Put everything from the start of the records down to the line containing "st. Wenn dies" into a JSON list of strings, one string per line, leaving out blank lines.

(Extracted records)
%%

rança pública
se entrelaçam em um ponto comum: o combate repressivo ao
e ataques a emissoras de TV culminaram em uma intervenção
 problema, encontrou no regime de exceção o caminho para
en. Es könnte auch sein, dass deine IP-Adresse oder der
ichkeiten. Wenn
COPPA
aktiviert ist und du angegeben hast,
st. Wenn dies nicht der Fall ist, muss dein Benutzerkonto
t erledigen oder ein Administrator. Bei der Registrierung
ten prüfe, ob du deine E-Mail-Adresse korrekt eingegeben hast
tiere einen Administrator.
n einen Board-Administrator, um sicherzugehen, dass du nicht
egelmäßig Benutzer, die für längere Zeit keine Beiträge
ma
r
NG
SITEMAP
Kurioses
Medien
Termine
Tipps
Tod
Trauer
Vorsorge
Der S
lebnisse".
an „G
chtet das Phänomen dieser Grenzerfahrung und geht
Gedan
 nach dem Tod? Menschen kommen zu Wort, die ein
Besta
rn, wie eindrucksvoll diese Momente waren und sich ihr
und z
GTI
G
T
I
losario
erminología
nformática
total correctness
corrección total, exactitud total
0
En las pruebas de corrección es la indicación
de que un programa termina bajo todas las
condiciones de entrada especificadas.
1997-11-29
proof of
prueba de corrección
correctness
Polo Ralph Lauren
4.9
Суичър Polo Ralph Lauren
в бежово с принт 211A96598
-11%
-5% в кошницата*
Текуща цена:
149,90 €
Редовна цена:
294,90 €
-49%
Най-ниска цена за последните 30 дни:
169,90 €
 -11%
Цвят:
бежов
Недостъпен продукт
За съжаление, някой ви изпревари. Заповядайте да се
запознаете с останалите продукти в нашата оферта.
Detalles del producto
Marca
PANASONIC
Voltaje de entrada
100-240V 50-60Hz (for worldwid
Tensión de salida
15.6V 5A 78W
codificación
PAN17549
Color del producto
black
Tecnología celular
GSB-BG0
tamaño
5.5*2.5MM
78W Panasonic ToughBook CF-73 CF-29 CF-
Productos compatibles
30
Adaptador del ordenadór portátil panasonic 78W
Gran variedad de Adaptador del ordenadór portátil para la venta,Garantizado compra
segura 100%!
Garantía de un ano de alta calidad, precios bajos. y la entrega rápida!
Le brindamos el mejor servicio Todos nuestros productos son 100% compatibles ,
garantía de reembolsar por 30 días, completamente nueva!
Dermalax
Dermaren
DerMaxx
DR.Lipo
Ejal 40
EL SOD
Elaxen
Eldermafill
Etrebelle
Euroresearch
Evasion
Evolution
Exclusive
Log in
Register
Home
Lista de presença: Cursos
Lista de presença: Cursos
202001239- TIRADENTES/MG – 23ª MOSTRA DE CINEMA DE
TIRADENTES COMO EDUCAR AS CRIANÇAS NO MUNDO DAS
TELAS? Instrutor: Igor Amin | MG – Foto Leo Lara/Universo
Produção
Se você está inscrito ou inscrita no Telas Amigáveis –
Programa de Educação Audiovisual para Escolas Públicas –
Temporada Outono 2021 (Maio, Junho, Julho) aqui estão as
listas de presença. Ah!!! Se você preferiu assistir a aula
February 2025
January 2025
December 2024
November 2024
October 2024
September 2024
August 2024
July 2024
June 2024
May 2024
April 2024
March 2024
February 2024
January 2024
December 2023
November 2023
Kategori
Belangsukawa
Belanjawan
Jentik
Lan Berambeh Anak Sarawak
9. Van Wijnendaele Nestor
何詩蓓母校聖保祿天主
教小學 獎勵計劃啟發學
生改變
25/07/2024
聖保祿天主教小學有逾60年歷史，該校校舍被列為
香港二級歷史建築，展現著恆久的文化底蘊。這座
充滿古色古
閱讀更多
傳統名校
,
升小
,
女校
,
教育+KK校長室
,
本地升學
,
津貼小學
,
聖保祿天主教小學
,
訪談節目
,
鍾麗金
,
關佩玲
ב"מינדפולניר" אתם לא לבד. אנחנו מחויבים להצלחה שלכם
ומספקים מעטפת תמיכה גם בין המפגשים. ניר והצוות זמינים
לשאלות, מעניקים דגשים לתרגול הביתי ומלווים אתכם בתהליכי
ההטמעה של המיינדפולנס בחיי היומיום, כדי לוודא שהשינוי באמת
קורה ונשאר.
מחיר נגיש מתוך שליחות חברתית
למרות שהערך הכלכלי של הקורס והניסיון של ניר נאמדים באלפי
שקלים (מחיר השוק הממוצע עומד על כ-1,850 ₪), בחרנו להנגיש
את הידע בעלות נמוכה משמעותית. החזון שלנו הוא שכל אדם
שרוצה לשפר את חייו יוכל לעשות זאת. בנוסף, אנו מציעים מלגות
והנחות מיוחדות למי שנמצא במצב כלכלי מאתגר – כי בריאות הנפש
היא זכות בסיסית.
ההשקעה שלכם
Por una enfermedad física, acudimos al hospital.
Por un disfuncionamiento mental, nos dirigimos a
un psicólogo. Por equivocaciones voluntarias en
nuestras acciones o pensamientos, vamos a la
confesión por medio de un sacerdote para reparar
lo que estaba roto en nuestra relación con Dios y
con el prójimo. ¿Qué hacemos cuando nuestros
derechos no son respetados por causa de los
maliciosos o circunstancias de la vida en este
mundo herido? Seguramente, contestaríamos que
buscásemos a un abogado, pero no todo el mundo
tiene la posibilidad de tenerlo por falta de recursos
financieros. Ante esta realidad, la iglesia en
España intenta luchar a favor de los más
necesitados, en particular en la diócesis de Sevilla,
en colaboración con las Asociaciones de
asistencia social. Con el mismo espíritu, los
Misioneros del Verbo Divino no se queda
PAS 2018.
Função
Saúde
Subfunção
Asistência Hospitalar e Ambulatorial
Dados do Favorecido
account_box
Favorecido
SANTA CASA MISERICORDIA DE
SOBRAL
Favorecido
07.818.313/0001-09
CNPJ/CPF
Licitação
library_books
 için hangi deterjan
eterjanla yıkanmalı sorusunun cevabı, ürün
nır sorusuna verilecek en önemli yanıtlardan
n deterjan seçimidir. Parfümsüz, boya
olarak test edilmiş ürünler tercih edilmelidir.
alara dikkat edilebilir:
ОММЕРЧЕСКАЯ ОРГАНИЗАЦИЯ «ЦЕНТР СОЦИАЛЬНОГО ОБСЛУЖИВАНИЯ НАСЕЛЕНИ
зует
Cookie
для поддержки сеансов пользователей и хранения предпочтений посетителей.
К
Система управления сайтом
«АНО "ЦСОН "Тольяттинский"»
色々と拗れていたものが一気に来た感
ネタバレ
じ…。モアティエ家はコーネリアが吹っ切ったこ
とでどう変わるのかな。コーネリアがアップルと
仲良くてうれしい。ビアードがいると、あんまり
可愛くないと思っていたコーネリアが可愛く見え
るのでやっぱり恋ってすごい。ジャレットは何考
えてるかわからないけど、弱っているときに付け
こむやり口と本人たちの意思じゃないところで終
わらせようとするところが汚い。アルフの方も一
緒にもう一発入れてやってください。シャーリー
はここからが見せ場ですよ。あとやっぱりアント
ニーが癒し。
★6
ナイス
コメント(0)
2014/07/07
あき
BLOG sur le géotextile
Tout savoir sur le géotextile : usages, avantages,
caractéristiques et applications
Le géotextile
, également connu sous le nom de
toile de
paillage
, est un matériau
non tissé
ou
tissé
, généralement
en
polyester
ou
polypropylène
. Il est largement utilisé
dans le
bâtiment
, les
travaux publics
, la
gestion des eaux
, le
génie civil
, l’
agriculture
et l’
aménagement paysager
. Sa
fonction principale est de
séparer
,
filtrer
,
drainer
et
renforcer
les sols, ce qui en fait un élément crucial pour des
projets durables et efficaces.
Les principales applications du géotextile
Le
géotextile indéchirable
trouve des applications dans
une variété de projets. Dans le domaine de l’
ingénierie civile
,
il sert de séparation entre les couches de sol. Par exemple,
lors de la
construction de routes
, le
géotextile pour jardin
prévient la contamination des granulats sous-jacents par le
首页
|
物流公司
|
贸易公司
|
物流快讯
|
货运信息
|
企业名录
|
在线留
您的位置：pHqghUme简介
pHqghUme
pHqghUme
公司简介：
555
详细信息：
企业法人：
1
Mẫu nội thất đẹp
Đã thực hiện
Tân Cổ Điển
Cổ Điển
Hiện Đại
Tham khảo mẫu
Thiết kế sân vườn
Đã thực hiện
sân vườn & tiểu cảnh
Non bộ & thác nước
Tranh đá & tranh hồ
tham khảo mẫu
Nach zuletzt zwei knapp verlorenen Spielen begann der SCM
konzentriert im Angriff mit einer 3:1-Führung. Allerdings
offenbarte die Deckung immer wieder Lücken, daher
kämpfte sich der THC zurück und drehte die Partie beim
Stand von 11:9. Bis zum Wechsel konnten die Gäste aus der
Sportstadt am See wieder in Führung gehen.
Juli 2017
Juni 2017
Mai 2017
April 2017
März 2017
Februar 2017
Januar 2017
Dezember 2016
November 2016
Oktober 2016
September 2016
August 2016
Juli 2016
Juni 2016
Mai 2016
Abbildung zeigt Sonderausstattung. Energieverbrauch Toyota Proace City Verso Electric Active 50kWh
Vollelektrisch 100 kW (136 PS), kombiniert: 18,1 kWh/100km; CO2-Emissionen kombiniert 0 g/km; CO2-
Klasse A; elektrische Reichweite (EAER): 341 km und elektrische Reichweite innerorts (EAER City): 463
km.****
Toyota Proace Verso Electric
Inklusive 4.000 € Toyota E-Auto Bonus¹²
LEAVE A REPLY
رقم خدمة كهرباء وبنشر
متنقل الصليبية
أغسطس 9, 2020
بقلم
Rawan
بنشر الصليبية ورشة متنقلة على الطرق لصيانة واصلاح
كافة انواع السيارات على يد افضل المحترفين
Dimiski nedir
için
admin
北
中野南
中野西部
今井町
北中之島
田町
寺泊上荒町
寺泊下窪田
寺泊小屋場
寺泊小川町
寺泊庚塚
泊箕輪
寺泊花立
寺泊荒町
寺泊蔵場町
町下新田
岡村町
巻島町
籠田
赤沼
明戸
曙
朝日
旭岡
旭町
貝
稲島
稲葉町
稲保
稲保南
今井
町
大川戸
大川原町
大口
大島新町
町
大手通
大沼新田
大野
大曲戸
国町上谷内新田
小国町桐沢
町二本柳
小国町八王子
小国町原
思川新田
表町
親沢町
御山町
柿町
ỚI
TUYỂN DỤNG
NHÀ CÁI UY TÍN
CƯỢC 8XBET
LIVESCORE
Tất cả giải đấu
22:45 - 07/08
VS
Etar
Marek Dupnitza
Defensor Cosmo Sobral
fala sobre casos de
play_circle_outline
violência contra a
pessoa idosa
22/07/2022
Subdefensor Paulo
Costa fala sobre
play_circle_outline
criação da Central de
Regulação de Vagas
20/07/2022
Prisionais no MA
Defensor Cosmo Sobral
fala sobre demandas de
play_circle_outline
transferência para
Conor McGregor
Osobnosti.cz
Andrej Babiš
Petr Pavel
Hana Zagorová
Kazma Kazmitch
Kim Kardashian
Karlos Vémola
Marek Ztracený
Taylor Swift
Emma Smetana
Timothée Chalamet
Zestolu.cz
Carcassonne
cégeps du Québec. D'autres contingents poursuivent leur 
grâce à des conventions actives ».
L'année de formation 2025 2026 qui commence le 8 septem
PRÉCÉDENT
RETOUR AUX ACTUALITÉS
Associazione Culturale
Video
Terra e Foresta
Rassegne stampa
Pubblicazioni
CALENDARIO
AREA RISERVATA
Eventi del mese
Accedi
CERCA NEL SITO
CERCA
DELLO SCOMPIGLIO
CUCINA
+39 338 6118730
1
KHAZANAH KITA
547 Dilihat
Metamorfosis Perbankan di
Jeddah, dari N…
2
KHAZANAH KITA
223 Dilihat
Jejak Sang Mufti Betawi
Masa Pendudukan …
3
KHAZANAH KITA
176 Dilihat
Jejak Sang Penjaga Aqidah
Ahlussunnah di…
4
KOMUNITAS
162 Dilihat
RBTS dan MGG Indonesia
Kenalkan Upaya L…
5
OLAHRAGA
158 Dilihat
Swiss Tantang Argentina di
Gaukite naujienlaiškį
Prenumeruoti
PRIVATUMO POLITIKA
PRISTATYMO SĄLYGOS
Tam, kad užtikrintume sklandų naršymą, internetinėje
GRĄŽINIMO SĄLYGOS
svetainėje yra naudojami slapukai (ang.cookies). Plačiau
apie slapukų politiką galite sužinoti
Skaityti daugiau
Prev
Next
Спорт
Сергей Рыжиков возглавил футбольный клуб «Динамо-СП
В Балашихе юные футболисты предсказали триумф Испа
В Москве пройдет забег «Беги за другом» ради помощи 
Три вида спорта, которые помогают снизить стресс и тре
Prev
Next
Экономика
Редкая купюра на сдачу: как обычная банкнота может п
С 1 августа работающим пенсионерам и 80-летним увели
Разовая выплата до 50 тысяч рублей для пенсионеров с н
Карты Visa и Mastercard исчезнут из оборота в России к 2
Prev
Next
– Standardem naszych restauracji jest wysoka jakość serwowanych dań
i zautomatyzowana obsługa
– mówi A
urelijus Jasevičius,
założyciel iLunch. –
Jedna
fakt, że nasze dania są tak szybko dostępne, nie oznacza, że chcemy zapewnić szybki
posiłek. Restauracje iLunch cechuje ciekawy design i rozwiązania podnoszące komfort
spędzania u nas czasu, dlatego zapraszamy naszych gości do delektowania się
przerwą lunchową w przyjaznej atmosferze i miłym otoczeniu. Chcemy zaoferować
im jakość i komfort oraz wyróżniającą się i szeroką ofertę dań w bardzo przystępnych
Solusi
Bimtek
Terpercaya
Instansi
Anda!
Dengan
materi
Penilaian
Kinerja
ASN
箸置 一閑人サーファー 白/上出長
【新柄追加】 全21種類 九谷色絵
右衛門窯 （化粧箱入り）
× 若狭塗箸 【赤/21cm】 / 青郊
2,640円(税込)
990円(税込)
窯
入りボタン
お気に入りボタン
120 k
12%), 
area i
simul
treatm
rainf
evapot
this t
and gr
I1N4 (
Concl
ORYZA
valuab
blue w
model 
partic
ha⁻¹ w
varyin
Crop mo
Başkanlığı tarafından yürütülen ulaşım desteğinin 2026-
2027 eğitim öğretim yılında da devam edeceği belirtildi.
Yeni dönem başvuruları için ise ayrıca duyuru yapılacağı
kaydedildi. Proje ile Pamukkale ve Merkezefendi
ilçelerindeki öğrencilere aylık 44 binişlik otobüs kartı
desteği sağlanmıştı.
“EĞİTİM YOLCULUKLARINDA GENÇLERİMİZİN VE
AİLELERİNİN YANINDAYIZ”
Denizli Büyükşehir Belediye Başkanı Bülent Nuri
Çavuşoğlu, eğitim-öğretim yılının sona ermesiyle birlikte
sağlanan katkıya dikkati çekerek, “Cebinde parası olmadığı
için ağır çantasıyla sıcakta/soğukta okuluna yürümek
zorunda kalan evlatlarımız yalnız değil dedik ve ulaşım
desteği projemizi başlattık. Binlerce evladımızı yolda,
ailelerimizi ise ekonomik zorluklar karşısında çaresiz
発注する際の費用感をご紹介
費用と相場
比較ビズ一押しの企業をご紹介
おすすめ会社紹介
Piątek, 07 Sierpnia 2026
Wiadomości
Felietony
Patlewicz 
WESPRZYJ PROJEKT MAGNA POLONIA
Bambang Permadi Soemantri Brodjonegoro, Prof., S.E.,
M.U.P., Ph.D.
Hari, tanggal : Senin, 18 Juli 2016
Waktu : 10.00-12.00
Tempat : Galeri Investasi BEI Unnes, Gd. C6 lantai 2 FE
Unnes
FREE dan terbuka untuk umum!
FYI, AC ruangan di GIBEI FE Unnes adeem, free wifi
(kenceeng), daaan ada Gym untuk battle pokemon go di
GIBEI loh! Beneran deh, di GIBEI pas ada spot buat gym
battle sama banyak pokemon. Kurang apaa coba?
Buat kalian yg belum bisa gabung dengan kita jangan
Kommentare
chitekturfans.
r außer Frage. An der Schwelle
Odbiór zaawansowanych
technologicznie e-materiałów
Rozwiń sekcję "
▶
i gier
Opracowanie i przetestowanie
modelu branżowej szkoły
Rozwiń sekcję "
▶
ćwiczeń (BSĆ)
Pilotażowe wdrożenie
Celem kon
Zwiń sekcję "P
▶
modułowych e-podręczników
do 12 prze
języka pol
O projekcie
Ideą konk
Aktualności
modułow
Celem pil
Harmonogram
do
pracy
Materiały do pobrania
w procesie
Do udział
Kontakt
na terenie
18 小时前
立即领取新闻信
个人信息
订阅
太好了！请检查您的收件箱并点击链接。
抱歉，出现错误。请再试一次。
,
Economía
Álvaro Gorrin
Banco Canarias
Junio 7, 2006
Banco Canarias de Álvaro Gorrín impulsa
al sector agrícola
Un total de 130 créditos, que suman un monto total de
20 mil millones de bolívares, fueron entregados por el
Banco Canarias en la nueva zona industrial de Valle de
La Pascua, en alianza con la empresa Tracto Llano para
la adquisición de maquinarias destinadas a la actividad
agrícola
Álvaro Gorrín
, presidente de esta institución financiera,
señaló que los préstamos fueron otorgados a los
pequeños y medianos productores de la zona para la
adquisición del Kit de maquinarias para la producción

%%

> **Your response**
[
  "rança pública",
  "se entrelaçam em um ponto comum: o combate repressivo ao",
  "e ataques a emissoras de TV culminaram em uma intervenção",
  " problema, encontrou no regime de exceção o caminho para",
  "en. Es könnte auch sein, dass deine IP-Adresse oder der",
  "ichkeiten. Wenn",
  "COPPA",
  "aktiviert ist und du angegeben hast,",
  "st. Wenn dies nicht der Fall ist, muss dein Benutzerkonto"
]